Studies show LGBTQ+ inmates, especially juveniles, receive inadequate psychological care while behind bars
A recent study published in the Journal of Pediatrics has shed light on the mental health struggles faced by queer youth who are incarcerated. The study, which was conducted by researchers at the University of California, Los Angeles, surveyed over 500 young people between the ages of 12 and 24 who were incarcerated in juvenile detention centers in California. Previous studies have also determined that LGBTQ+ inmates received inadequate mental health care while incarcerated.

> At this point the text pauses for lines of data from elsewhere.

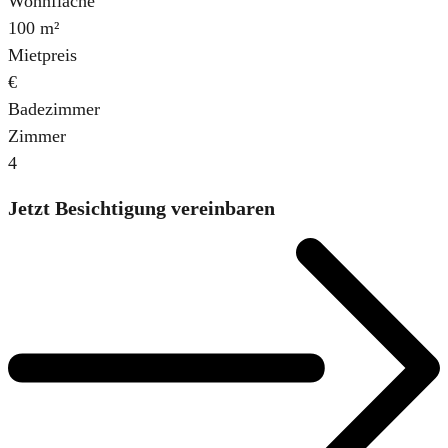
Wohnfläche
100 m²
Mietpreis
€
Badezimmer
Zimmer
4
Jetzt Besichtigung vereinbaren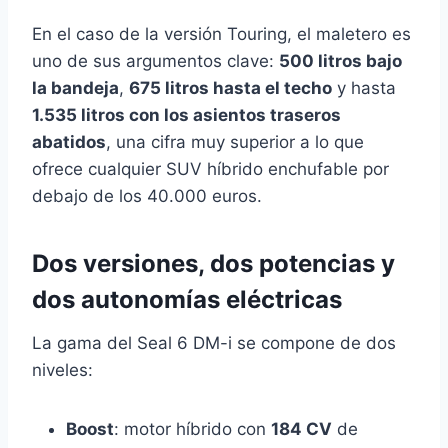
En el caso de la versión Touring, el maletero es
uno de sus argumentos clave:
500 litros bajo
la bandeja
,
675 litros hasta el techo
y hasta
1.535 litros con los asientos traseros
abatidos
, una cifra muy superior a lo que
ofrece cualquier SUV híbrido enchufable por
debajo de los 40.000 euros.
Dos versiones, dos potencias y
dos autonomías eléctricas
La gama del Seal 6 DM-i se compone de dos
niveles:
Boost
: motor híbrido con
184 CV
de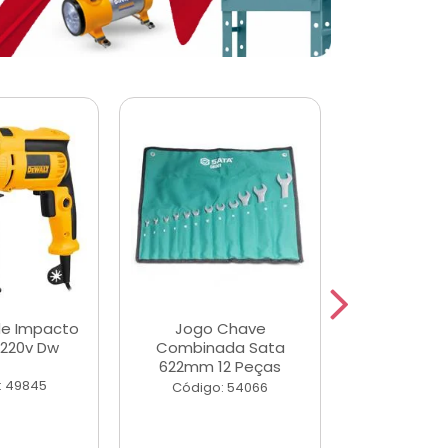
de Impacto
Jogo Chave
Jogo de Ch
 220v Dw
Combinada Sata
Longas e 
622mm 12 Peças
Peças
: 49845
Código: 54066
Código: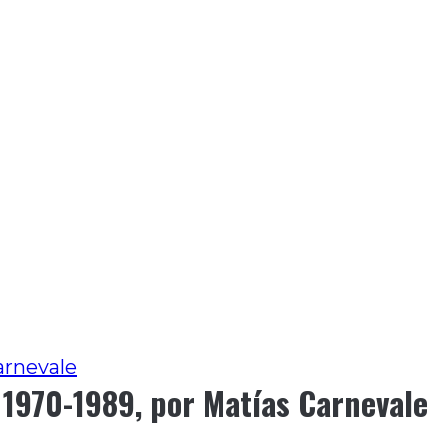
arnevale
n 1970-1989, por Matías Carnevale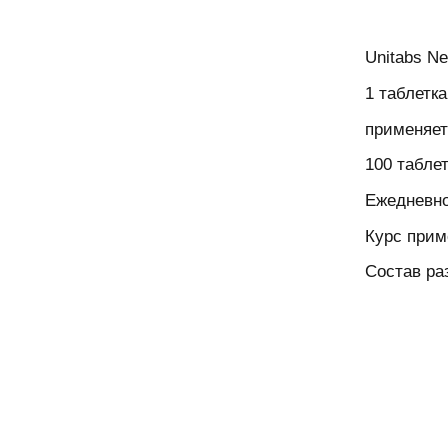
Unitabs Ne
1 таблетка
применяет
100 таблет
Ежедневн
Курс прим
Состав ра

The findings of the study were alarming: queer youth in detention had significantly higher rates of depression, anxiety, and self-harm compared to their non-incarcerated peers. In addition, these young people were more likely to have experienced trauma, including physical and sexual abuse, and were less likely to have access to mental health services.
These findings align with previous research on the mental health of LGBTQ+ youth in the juvenile justice system. A report by the Williams Institute at UCLA found that LGBTQ+ youth in the juvenile justice system are more likely to experience mental health issues and less likely to receive mental health care, compared to their non-LGBTQ+ peers. In 2015, the Williams Institute published a report titled “LGBTQ Youth in the Juvenile Justice System,” which examined the prevalence and experiences of LGBTQ+ youth in juvenile detention centers. The report found that LGBTQ+ youth are overrepresented in the juvenile system, and that they face additional challenges and disadvantages compared to their non-LGBTQ+ peers.
The report cites several reasons for the disparity in mental health care for LGBTQ+ inmates, including discrimination and stigma, a lack of cultural competency among mental health professionals, and a lack of access to affirming and supportive services.
The high rates of mental health issues among queer incarcerated youth can also be attributed, in part, to the stigma and discrimination they face in society. LGBTQ+ youth are at a higher risk for psychological distress due to the marginalization they experience, and being incarcerated only exacerbates these challenges. In fact, research has shown that incarceration itself can have a negative impact on mental health, leading to higher rates of depression, anxiety, and post-traumatic stress disorder (PTSD).
Given the heightened emotional risks faced by queer incarcerated youth, it is crucial that policymakers and advocates work to address their needs. One way to do this is by providing easier access to services within detention facilities. This could include individual therapy, group therapy, and medication management. It is also important to ensure that mental health professionals working in these facilities are culturally competent and trained to work with LGBTQ+ inmates.
In addition to providing access to mental health services, there are steps that can be taken to reduce the number of young people who are incarcerated in the first place. This could involve providing alternative forms of punishment for low-level offenses, such as community service or restorative justice programs. It could also involve investing in programs that support young people in avoiding the criminal justice system altogether, such as education and job training programs.
Overall, it is clear that more needs to be done to support the mental health of queer incarcerated youth. By providing access to mental health services and working to reduce the number of young people who are incarcerated, we can create a more just and equitable society for all.